Symbolism and Allegory in The Minister’s Black Veil
The Minister’s Black Veil teaches goodness and evil in the community. Mr. Hopper wears a black veil to illustrate the human inclination to hide wrongdoings and to remind people of sin and reality. Mr. Hopper’s denial to remove the veil causes fear and confusion among the townspeople who once admired and loved him, resulting in Mr. Hooper’s isolation, grief, and loss of fiancée. Mr. Hopper, however, keeps helping people overcome moral dilemmas, and shows them tenderness and compassion. Mr. Hopper’s self-sacrifice represents goodness while the denial of the villagers to embrace Mr. Hopper’s changes shows evilness.

The black veil represents the sinful nature of humans and lack of awareness in wrongdoings. Mr.

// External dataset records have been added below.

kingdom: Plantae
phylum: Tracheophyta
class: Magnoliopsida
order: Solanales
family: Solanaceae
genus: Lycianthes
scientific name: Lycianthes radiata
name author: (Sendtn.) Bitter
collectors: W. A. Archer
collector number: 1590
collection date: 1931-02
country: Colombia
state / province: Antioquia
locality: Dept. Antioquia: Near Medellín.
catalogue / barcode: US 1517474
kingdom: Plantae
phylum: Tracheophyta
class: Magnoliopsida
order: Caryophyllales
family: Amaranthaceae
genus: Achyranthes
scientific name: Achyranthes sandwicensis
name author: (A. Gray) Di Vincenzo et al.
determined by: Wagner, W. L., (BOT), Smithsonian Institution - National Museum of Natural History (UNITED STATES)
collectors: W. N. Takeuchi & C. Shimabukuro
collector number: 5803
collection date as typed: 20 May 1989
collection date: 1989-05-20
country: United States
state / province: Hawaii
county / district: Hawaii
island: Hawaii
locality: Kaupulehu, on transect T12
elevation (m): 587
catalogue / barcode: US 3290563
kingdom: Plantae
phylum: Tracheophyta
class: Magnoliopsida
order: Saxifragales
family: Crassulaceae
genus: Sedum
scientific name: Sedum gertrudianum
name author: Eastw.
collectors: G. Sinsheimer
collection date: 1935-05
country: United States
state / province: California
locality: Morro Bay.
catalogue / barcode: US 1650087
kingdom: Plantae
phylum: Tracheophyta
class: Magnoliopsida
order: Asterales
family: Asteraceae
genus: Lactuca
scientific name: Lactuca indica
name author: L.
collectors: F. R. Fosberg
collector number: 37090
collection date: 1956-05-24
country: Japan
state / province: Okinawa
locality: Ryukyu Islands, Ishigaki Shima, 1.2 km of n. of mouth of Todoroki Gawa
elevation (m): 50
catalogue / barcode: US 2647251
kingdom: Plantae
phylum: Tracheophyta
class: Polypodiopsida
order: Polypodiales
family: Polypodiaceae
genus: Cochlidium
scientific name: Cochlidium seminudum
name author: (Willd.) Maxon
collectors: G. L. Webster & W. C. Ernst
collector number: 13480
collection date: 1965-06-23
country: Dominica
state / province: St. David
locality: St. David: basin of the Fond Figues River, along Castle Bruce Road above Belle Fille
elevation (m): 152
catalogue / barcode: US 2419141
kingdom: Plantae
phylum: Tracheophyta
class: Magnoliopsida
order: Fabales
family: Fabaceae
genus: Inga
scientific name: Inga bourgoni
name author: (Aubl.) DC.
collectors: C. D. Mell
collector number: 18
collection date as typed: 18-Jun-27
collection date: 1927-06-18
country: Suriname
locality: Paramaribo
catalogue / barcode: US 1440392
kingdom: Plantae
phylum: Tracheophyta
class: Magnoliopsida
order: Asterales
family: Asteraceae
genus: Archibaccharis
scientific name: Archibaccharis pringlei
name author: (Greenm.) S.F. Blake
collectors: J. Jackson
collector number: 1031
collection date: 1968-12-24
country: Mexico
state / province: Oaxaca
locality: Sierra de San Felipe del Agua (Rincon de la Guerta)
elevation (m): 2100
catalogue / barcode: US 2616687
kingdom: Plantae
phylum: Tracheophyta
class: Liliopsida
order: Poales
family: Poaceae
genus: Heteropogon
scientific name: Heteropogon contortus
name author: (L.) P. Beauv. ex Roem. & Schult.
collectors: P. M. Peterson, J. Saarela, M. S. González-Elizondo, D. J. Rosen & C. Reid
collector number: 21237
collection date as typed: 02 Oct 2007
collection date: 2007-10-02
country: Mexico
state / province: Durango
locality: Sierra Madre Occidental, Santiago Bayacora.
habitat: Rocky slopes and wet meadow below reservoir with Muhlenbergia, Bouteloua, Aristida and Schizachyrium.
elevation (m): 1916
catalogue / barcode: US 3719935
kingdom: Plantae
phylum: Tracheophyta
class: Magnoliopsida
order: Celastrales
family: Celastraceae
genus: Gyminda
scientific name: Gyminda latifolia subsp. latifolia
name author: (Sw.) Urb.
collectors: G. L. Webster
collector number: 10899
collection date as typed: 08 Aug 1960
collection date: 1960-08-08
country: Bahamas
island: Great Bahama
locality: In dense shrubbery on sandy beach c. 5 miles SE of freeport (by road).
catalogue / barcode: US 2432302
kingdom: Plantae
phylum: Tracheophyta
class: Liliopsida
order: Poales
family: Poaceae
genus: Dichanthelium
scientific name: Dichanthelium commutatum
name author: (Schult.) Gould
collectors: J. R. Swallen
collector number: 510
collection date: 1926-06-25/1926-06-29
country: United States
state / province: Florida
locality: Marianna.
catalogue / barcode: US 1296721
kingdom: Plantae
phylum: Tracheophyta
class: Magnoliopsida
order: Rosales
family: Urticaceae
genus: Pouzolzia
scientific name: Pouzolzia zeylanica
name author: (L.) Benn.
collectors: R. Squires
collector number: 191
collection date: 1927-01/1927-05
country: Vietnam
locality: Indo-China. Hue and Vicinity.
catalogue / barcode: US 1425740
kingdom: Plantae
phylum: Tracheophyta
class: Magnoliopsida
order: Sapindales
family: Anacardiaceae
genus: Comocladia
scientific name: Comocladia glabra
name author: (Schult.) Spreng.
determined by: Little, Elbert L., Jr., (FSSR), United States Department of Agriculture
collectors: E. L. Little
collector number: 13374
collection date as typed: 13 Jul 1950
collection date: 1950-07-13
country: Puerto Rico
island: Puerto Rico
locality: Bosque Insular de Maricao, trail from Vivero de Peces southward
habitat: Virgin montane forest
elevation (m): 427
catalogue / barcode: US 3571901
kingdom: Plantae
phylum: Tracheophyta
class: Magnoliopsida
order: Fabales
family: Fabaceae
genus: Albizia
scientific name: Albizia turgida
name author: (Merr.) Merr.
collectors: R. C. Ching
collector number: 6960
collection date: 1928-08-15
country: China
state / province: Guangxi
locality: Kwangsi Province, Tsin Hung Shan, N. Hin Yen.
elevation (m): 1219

Hopper emerges wearing a black mask that causes an uproar in the town, and the people assume the covering conceals his guilt of secret sin (Hawthorne, par. 6 and 33). Mr. Hopper’s sermons focus on the mysterious wrongdoings that humans feel inclined to hide from one another and their subconscious, unaware that God knows the ills (Hawthorne, par. 12). Humans perform sinful acts and wear different facades to hide reality. Mr. Hopper acknowledges his sin and uses the veil to encourage his followers to follow in his footsteps.

The church bell represents the cheerful mood in the town. Children emerge with bright faces as they skip merrily beside their parent, and the elegant bachelors admire the beautiful maidens who seemed prettier on the Sabbath compared to other days of the week (Hawthorne, par. 1). The town’s mood brightens at the ringing of the bell and excitement is evident as the people attempt to appear well groomed for the Sabbath.

  • Bradstreet, Anne. “To My Dear And Loving Husband.” The Complete Works Of Anne Bradstreet, Joseph R. McElrath Jr, and Allan P Robb, 1st ed., Twayne Publishers, Woodridge, CT, 1981, Accessed 18 Mar 2019.
  • Edwards, Jonathan. “Sinners In The Hands Of An Angry God”. Prentice Hall Literature Timeless Voices Timeless Theme: Silver Edition, Prentice Hall, Upper Saddle River, NJ, 2002, pp. 108-112, Accessed 18 Mar 2019.
  • Hawthorne, Nathaniel. “The Minister’s Black Veil.” Andromeda.Rutgers.Edu, 1846, Accessed 18 Mar 2019.
  • Middeke, Martin et al. English and American Studies: Theory and Practice. J.B. Metzler, 2012.